Ukip led the way to Brexit, but now the party is on less than 10 per cent in the polls. 

Ukip could be finished. Ukip has only ever had two MPs, but it held an outside influence on politics: without it, we’d probably never have had the EU referendum. But Brexit has turned Ukip into a single-issue party without an issue. Ukip’s sole remaining MP, Douglas Carswell, left the party in March 2017, and told Sky News’ Adam Boulton that there was “no point” to the party anymore. 

Not everyone in Ukip has given up, though: Nigel Farage told Peston on Sunday that Ukip “will survive”, and current leader Paul Nuttall will be contesting a seat this year. But Ukip is standing in fewer constituencies than last time thanks to a shortage of both money and people. Who benefits if Ukip is finished? It’s likely to be the Tories. 

Is Ukip finished? 

What are Ukip's poll ratings?

Ukip’s poll ratings peaked in June 2016 at 16 per cent. Since the leave campaign’s success, that has steadily declined so that Ukip is going into the 2017 general election on 4 per cent, according to the latest polls. If the polls can be trusted, that’s a serious collapse.

Can Ukip get anymore MPs?

In the 2015 general election Ukip contested nearly every seat and got 13 per cent of the vote, making it the third biggest party (although is only returned one MP). Now Ukip is reportedly struggling to find candidates and could stand in as few as 100 seats. Ukip leader Paul Nuttall will stand in Boston and Skegness, but both ex-leader Nigel Farage and donor Arron Banks have ruled themselves out of running this time.

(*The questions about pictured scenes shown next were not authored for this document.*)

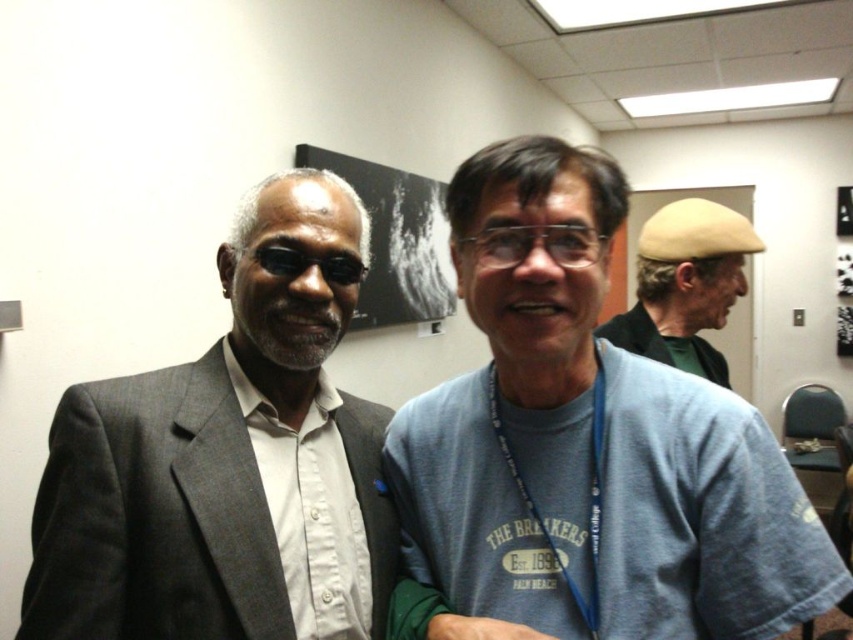
At what (x,y) coordinates should I click in order to perform the action: click on matte gray suit at left. Please return your answer as a coordinate pair (x, y). Looking at the image, I should click on (225, 460).

Does matte gray suit at left have a smaller size compared to beige felt hat at upper right?

Actually, matte gray suit at left might be larger than beige felt hat at upper right.

Locate an element on the screen. matte gray suit at left is located at coordinates (225, 460).

Is blue cotton t-shirt at center to the left of beige felt hat at upper right from the viewer's perspective?

Indeed, blue cotton t-shirt at center is positioned on the left side of beige felt hat at upper right.

Is point (693, 596) in front of point (699, 348)?

Yes, it is.

Which is in front, point (846, 586) or point (720, 220)?

Point (846, 586) is more forward.

Identify the location of blue cotton t-shirt at center. The width and height of the screenshot is (853, 640). (589, 442).

Does point (619, 474) lie behind point (358, 586)?

No.

Who is positioned more to the right, blue cotton t-shirt at center or matte gray suit at left?

blue cotton t-shirt at center

The width and height of the screenshot is (853, 640). What do you see at coordinates (589, 442) in the screenshot?
I see `blue cotton t-shirt at center` at bounding box center [589, 442].

Where is `blue cotton t-shirt at center`? The image size is (853, 640). blue cotton t-shirt at center is located at coordinates (589, 442).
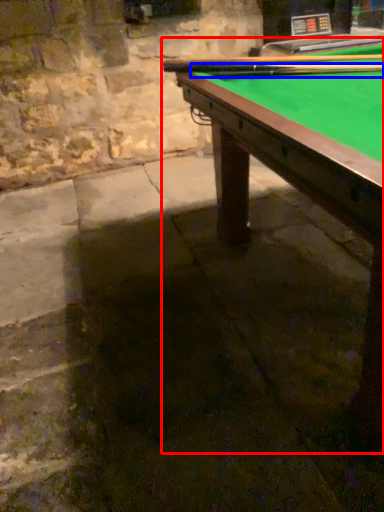
Question: Which of the following is the closest to the observer, billiard table (highlighted by a red box) or cue (highlighted by a blue box)?

Choices:
 (A) billiard table
 (B) cue

Answer: (A)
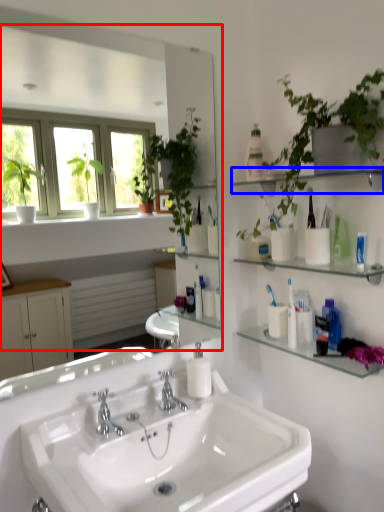
Question: Which object appears closest to the camera in this image, mirror (highlighted by a red box) or shelf (highlighted by a blue box)?

Choices:
 (A) mirror
 (B) shelf

Answer: (A)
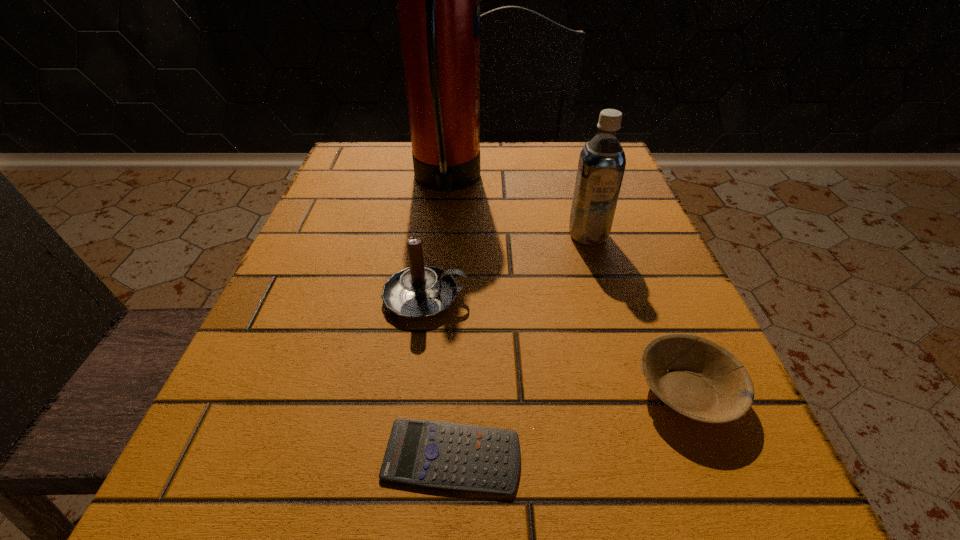
I want to click on fire extinguisher, so click(x=438, y=0).

Identify the location of the tallest object. The image size is (960, 540). (438, 0).

Where is `soya milk`? The width and height of the screenshot is (960, 540). soya milk is located at coordinates (602, 161).

Locate an element on the screen. This screenshot has width=960, height=540. the second farthest object is located at coordinates (602, 161).

Find the location of a particular element. The width and height of the screenshot is (960, 540). the third farthest object is located at coordinates (417, 292).

Locate an element on the screen. candle is located at coordinates (417, 292).

Locate an element on the screen. The image size is (960, 540). bowl is located at coordinates (705, 382).

I want to click on calculator, so click(441, 455).

Locate an element on the screen. The height and width of the screenshot is (540, 960). vacant space located 0.250m on the surface of the tallest object is located at coordinates (595, 182).

The image size is (960, 540). I want to click on vacant space positioned on the label of the fourth shortest object, so click(x=636, y=396).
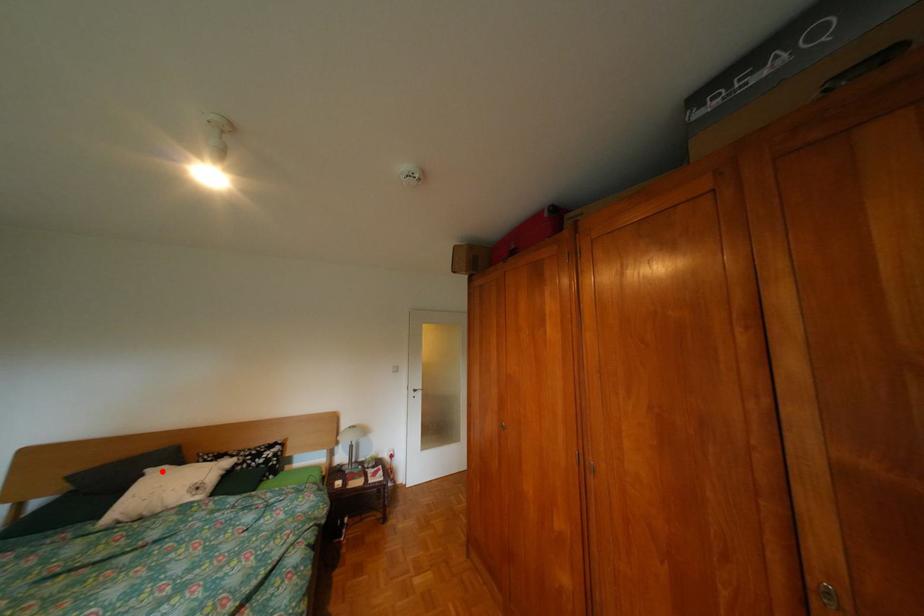
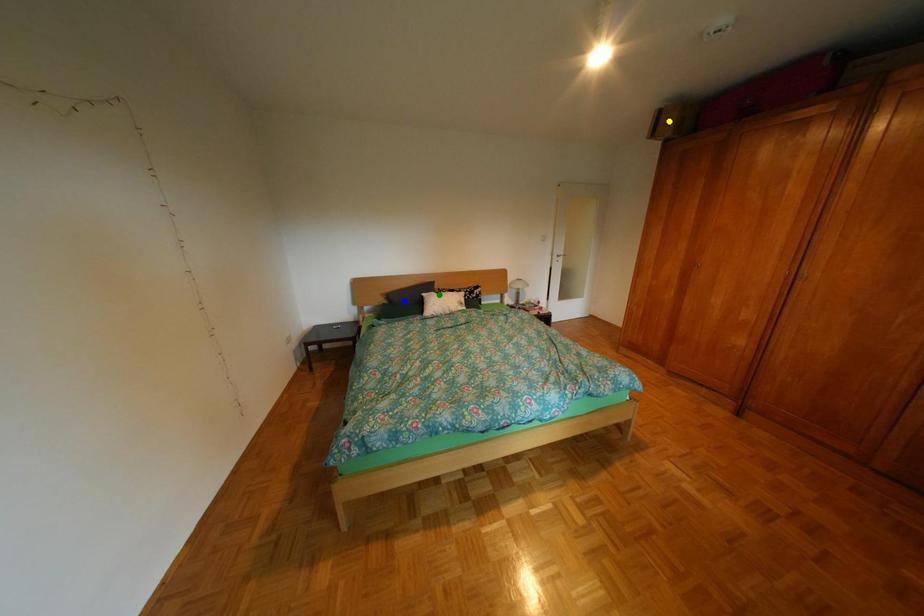
Question: I am providing you with two images of the same scene from different viewpoints. A red point is marked on the first image. You are given multiple points on the second image. Which point in image 2 represents the same 3d spot as the red point in image 1?

Choices:
 (A) blue point
 (B) yellow point
 (C) green point

Answer: (C)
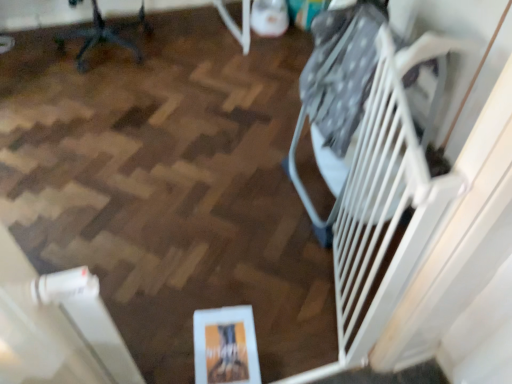
Question: Is white plastic gate at right with metallic office chair at upper left?

Choices:
 (A) no
 (B) yes

Answer: (A)

Question: Does white plastic gate at right have a lesser height compared to metallic office chair at upper left?

Choices:
 (A) yes
 (B) no

Answer: (B)

Question: Does white plastic gate at right appear on the left side of metallic office chair at upper left?

Choices:
 (A) yes
 (B) no

Answer: (B)

Question: Considering the relative sizes of white plastic gate at right and metallic office chair at upper left in the image provided, is white plastic gate at right bigger than metallic office chair at upper left?

Choices:
 (A) yes
 (B) no

Answer: (B)

Question: Is metallic office chair at upper left at the back of white plastic gate at right?

Choices:
 (A) yes
 (B) no

Answer: (B)

Question: From a real-world perspective, is white plastic gate at right positioned under metallic office chair at upper left based on gravity?

Choices:
 (A) yes
 (B) no

Answer: (B)

Question: Is metallic office chair at upper left placed right next to white plastic gate at right?

Choices:
 (A) no
 (B) yes

Answer: (A)

Question: Is metallic office chair at upper left at the right side of white plastic gate at right?

Choices:
 (A) yes
 (B) no

Answer: (B)

Question: Is there a large distance between metallic office chair at upper left and white plastic gate at right?

Choices:
 (A) no
 (B) yes

Answer: (B)

Question: From the image's perspective, is metallic office chair at upper left over white plastic gate at right?

Choices:
 (A) yes
 (B) no

Answer: (A)

Question: Does metallic office chair at upper left come behind white plastic gate at right?

Choices:
 (A) no
 (B) yes

Answer: (B)

Question: Is metallic office chair at upper left positioned with its back to white plastic gate at right?

Choices:
 (A) no
 (B) yes

Answer: (A)

Question: Visually, is white plastic gate at right positioned to the left or to the right of metallic office chair at upper left?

How many members does Ukip have?

Ukip’s membership declined from 45,994 at the 2015 general election to 39,000 in 2016. That’s a worrying sign for any political party, which relies on grassroots memberships to put in the campaigning legwork.

What does Ukip's decline mean for Labour and the Conservatives? 

The rise of Ukip took votes from both the Conservatives and Labour, with a nationalist message that appealed to disaffected voters from both right and left. But the decline of Ukip only seems to be helping the Conservatives. Stephen Bush has written about how in Wales voting Ukip seems to have been a gateway drug for traditional Labour voters who are now backing the mainstream right; so the voters Ukip took from the Conservatives are reverting to the Conservatives, and the ones they took from Labour are transferring to the Conservatives too.

Ukip might be finished as an electoral force, but its influence on the rest of British politics will be felt for many years yet.